South Korea is also aiming to be a major force in the EV industry, by investing heavily in research and development of battery technologies. With an investment of KRW40.6 trillion in 2021 to support key battery developers, such as LG and Samsung, the government aims to provide domestic competition to neighbouring China, which possesses the fastest growing EV market in the world. The South Korean electric vehicle push involves the country’s major tech and automotive industries. Electronics giant LG invested USD$4.5 billion in 2021 to set up another factory to produce EV batteries, and Hyundai is planning to increase its EV sales from 100,000 in 2020 to as much as 560,000 by 2025, largely through the introduction of 12 new EV models that target a diverse group of consumers.  

  Biodiversity 

The Natural Environment Conservation Act of 1991, South Korea’s foundational  environmental protection law, was published to define the term “conservation of natural environment” and emphasise a sustainable utilisation of natural resources. In 1981, the government introduced an Environmental Impact Assessment (EIA) model to hold countries accountable for environmental impacts and to assist in sustainable growth planning. The executive entity of all these acts is the Ministry of Environment. In 1997, Korea launched its first National Biodiversity Strategies and Action Plan (NBSA), a legally binding strategy reviewed and edited every five years to ensure sustainable use of the country’s natural resources. The NBSA is an instrument to achieve the targets set out by Korea as part of the Convention on Biological Diversity (CBD), a global agreement on environmental protection. 
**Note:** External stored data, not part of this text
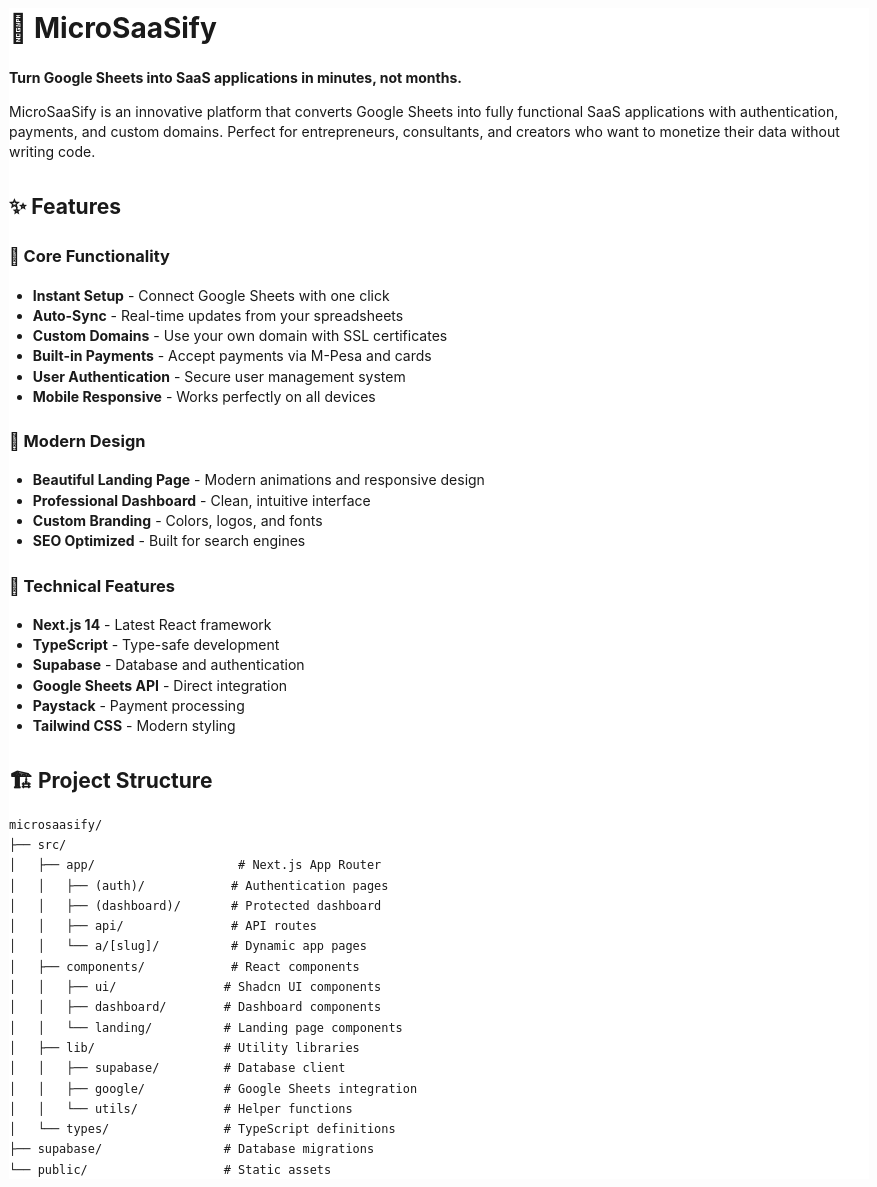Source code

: # 🚀 MicroSaaSify

**Turn Google Sheets into SaaS applications in minutes, not months.**

MicroSaaSify is an innovative platform that converts Google Sheets into fully functional SaaS applications with authentication, payments, and custom domains. Perfect for entrepreneurs, consultants, and creators who want to monetize their data without writing code.

## ✨ Features

### 🎯 Core Functionality
- **Instant Setup** - Connect Google Sheets with one click
- **Auto-Sync** - Real-time updates from your spreadsheets
- **Custom Domains** - Use your own domain with SSL certificates
- **Built-in Payments** - Accept payments via M-Pesa and cards
- **User Authentication** - Secure user management system
- **Mobile Responsive** - Works perfectly on all devices

### 🎨 Modern Design
- **Beautiful Landing Page** - Modern animations and responsive design
- **Professional Dashboard** - Clean, intuitive interface
- **Custom Branding** - Colors, logos, and fonts
- **SEO Optimized** - Built for search engines

### 🔧 Technical Features
- **Next.js 14** - Latest React framework
- **TypeScript** - Type-safe development
- **Supabase** - Database and authentication
- **Google Sheets API** - Direct integration
- **Paystack** - Payment processing
- **Tailwind CSS** - Modern styling

## 🏗️ Project Structure

```
microsaasify/
├── src/
│   ├── app/                    # Next.js App Router
│   │   ├── (auth)/            # Authentication pages
│   │   ├── (dashboard)/       # Protected dashboard
│   │   ├── api/               # API routes
│   │   └── a/[slug]/          # Dynamic app pages
│   ├── components/            # React components
│   │   ├── ui/               # Shadcn UI components
│   │   ├── dashboard/        # Dashboard components
│   │   └── landing/          # Landing page components
│   ├── lib/                  # Utility libraries
│   │   ├── supabase/         # Database client
│   │   ├── google/           # Google Sheets integration
│   │   └── utils/            # Helper functions
│   └── types/                # TypeScript definitions
├── supabase/                 # Database migrations
└── public/                   # Static assets
```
South Korea’s latest submission to the CBD was in 2018, and outlined targets to strengthen the education of biodiversity protection and integrate the idea into the public’s daily activities. The government also aims to manage threats to biodiversity, mitigate natural habitat loss, reduce pressure on ecosystems and expand and restore habitats while promoting genetic diversity. South Korea also plans to achieve more sustainable agricultural, forestry and fishery systems. Finally, the government plans to lay the groundwork to make use of scientific knowledge and propose more policies to strengthen cooperation internationally. 

Wildlife

The main legal provision for animal protection is the Animal Protection Act, first implemented in 2017, which has since been progressively improved upon to ensure animal welfare protection. The act was the first in the country to recognise that animals can feel pain and suffering. The act is managed by an animal welfare committee operating under the oversight of the Ministry of Agriculture. However, implementation of these provisions are not always consistent. The Ministry of Agriculture’s brief only protects farm animals, while wildlife and marine animals do not enjoy nearly as many provisions. The responsibilities for protecting wildlife and reducing animal testing is shifted to other entities such as the Ministry of Environment and Ministry for Food and Drugs, whose mandates do not prioritise animal welfare. 

Pollution

In 2019, the air quality of South Korea was recognised as merely moderate, with its PM2.5 concentration being twice as high as the recommended level. By the end of 2020, the condition had slightly improved and was rated as “Good”, however, this drawdown of particulate pollutant matter may be mostly attributable to the global lowering of air pollution during the COVID-19 pandemic, numbers which have since returned to previous highs. 

During winter and spring, the air quality of South Korea is the worst owing to the fine dust blown down from China. Airborne particulate matter was as high as 129 μg per m³ in March 2019, mostly due to this seasonal form of air pollution. Other than seasonal pollution, the key contributors to airborne pollutants are emissions from burning fossil fuels and driving oil-powered vehicles. The number of vehicles has surged since the 1980s, alongside the country’s economic growth. In 2019, about 25% of Seoul’s particulate matter came from vehicles and tailpipe emissions.